Yapılacak işler:
A. Aşağıdaki üç ifadenin ulaşım hattı projesini anlatan metinle uyuşup uyuşmadığını belirtin. Her ifadeye evet veya hayır deyin ve karar veren sözleri metinden aynen alıntılayın: (i) Proje, Süveyş Kanalı gibi su yollarına alternatif olarak planlanmıştır. (ii) Projenin Asya ile Avrupa arasındaki ulaşımı uzatacağı söylenmektedir. (iii) Projenin kuzey-güney yönlü güzergahları desteklediği belirtilmektedir.
B. Ulaşım hattı projesine dair metne göre bu hat hangi bölgelerin jeopolitiğinde önemli sonuçlar doğuracak?
C. Ulaşım hattı projesini anlatan metni kaldığı yerden sürdürün.

Gösterilen metin:
_____
Projenin halihazırda iki önemli özelliği göze çarpmaktadır. Bunlardan ilki doğu-batı yönlü güzergahlara destekleyici olmasıyken bir diğeri mevcut durumdakilere alternatif sunuyor olmasıdır. Zira proje, Süveyş Kanalı, Babu'l Mendeb Boğazı ve Hürmüz Boğazı gibi kritik su yollarına alternatif bir ulaşım hattı olarak planlanmıştır. Bu doğrultuda bu ulaşım hattının, genelde Orta Doğu özelde ise Körfez jeopolitiğinde önemli sonuçlar doğuracağı aşikardır. Öyle ki projenin gerçekleşmesi halinde sayılan kritik suyollarının hem küresel hem de bölgesel ticaretteki önemi azalacak ve Asya ile Avrupa arasındaki ulaşım önemli ölçüde kısalacaktır.
_____
Verilen öğeler:
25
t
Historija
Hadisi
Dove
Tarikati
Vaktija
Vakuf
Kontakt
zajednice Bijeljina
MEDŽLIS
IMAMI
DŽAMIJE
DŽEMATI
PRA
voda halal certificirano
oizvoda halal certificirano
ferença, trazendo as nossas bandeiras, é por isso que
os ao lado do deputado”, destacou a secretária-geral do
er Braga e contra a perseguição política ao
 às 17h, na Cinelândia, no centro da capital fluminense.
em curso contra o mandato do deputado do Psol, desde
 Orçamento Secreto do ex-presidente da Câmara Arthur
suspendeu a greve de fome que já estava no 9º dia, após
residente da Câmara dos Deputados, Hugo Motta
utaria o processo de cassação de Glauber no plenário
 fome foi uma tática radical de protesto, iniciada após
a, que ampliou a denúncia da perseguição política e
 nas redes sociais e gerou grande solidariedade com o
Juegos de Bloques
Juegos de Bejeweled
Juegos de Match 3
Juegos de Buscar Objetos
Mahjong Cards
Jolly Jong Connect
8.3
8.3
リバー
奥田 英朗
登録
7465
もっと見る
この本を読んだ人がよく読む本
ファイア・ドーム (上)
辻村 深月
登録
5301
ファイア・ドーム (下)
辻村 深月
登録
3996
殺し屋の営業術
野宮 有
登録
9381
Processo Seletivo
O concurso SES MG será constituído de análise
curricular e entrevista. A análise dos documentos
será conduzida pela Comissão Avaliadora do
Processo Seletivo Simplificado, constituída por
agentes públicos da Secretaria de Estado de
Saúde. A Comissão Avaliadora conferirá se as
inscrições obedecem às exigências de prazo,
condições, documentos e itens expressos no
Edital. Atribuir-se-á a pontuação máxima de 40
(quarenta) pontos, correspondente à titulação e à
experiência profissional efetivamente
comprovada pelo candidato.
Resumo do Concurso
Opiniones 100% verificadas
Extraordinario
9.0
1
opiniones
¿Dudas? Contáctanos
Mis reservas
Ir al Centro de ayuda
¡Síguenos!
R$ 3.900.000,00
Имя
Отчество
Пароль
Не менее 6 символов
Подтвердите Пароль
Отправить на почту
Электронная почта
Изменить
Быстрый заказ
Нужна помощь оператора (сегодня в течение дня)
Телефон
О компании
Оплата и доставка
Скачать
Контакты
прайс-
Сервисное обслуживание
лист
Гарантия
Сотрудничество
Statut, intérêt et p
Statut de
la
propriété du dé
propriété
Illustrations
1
_____
Görevlere göre çıktılar:
A.
(i) Evet: "proje, Süveyş Kanalı, Babu'l Mendeb Boğazı ve Hürmüz Boğazı gibi kritik su yollarına alternatif bir ulaşım hattı olarak planlanmıştır"
(ii) Hayır: "Asya ile Avrupa arasındaki ulaşım önemli ölçüde kısalacaktır"
(iii) Hayır: "doğu-batı yönlü güzergahlara destekleyici olmasıyken"

B. Genelde Orta Doğu, özelde ise Körfez jeopolitiğinde.

C.
Bölgede barışın tesisi için bir adım atılması ve bu iddialı ekonomik koridor projesinin gerçekleşmesi durumunda Basra Körfezi’nden Avrupa’ya ulaşan en kısa rotanın Irak üzerinden geçmesini projenin Körfez jeopolitiği açısından önemli sonuçlar doğurması kapsamında ele almak mümkündür. Ayrıca Sudani’nin ilan ettiği bu yeni rota Çin’in 2013 yılında ilan ettiği Kuşak ve Yol Projesi açısından da oldukça önem taşıyor. Zira Çin’in ticaret ve yatırımda Hürmüz, Süveyş ve Babu'l Mendeb gibi güvensiz su yollarına olan bağımlılığına alternatif olacak bu proje sayesinde Irak’ın Asya-Pasifik bölgesiyle de yakın bir işbirliği geliştirmesi mümkün görünmektedir. Dolayısıyla Çin’in Körfez bölgesine yaptığı yatırımlardan en küçük payı alan Irak, Kalkınma Yolu Projesi sayesinde Asya-Pasifik kaynaklı yatırımlar için yeni bir cazibe merkezi haline gelebilir.
Kalkınma yolu projesinin dünyanın yaşadığı enerji nakil sorunlarına katkı sağlar mı? Ya da bu projenin küresel enerji açısından ne gibi işlevleri olacak?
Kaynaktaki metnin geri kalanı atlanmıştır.